### Text

We drop the features that are not considered to determine the similarity and the categorical features that are already converted into OHE vectors.

#discarding the categorical and unnecessary features 
spotify_features_df = spotify_features_df.drop('genre',axis = 1)
spotify_features_df = spotify_features_df.drop('artist_name', axis = 1)
spotify_features_df = spotify_features_df.drop('track_name', axis = 1)
spotify_features_df = spotify_features_df.drop('popularity',axis = 1)
spotify_features_df = spotify_features_df.drop('key', axis = 1)
spotify_features_df = spotify_features_df.drop('mode', axis = 1)
spotify_features_df = spotify_features_df.drop('time_signature', axis = 1)

#Appending the OHE columns of the categorical features
spotify_features_df = spotify_features_df.join(genre_OHE)
spotify_features_df = spotify_features_df.join(key_OHE)

spotify_features_df.head()

### Available data
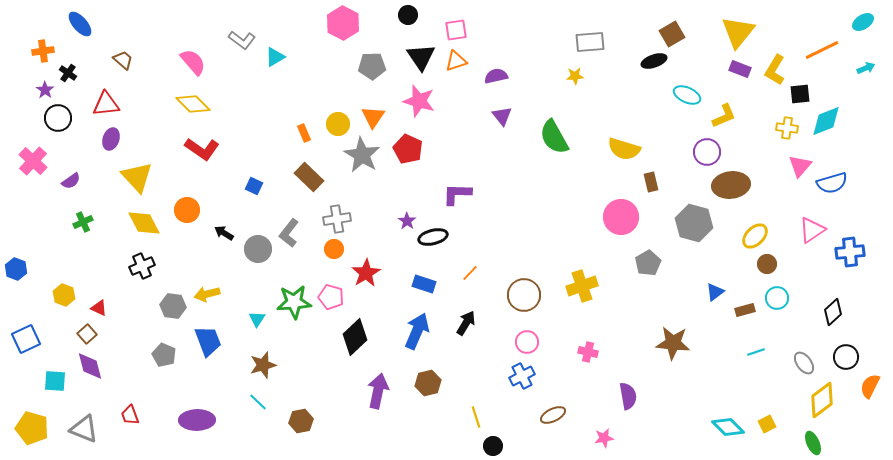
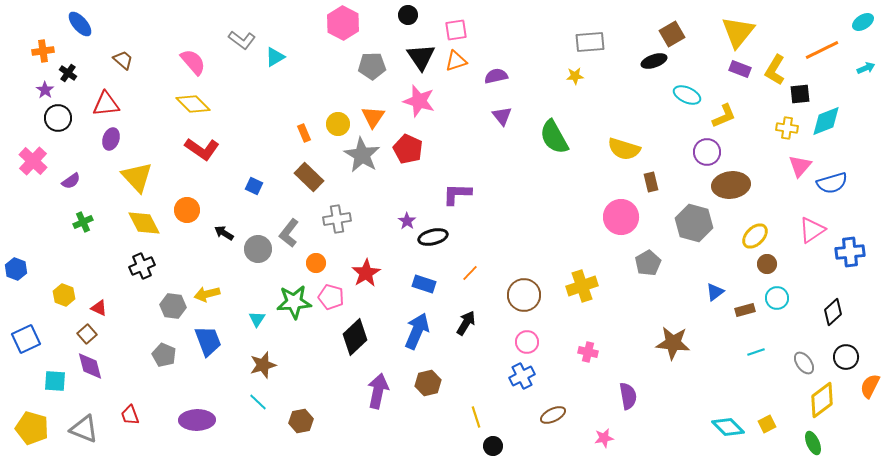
orange circle at (334, 249): moved 18 px left, 14 px down
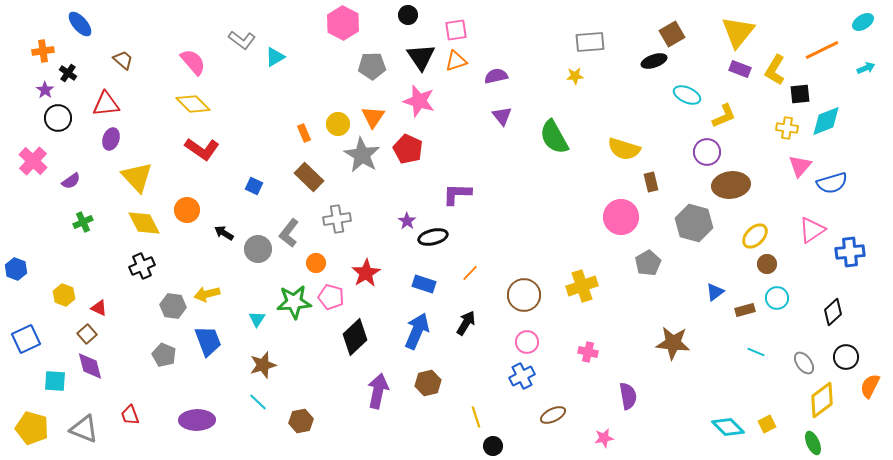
cyan line at (756, 352): rotated 42 degrees clockwise
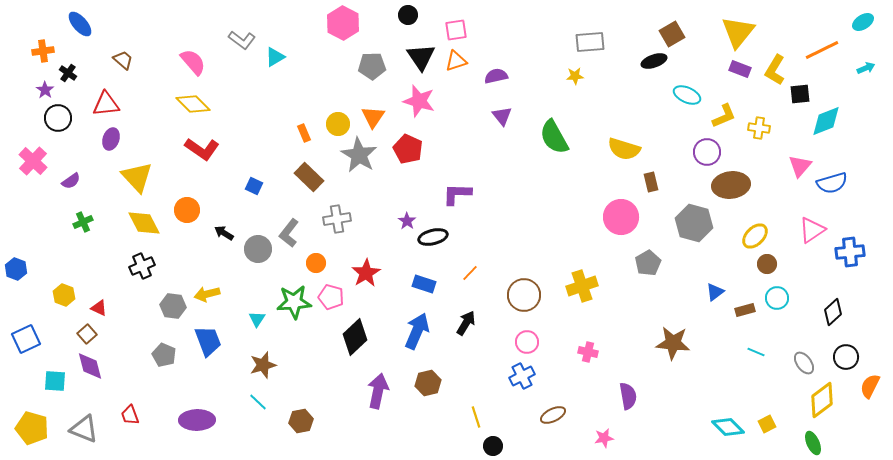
yellow cross at (787, 128): moved 28 px left
gray star at (362, 155): moved 3 px left
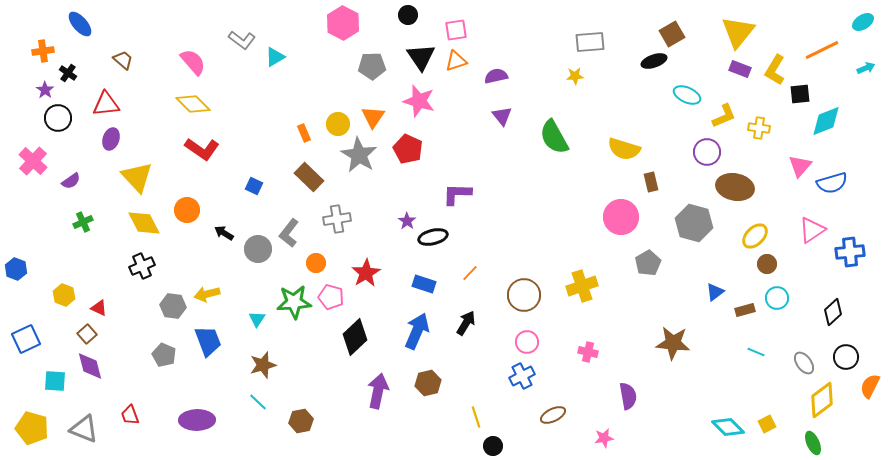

### Stated task
Answer these from the Spotify features code:
(a) Which column is the first one dropped from spotify_features_df?
(b) Which two objects are joined to spotify_features_df?
(c) What method is called on spotify_features_df in the last line?
Please answer from the text alone.

### Expected output
(a) 'genre'
(b) genre_OHE and key_OHE
(c) head()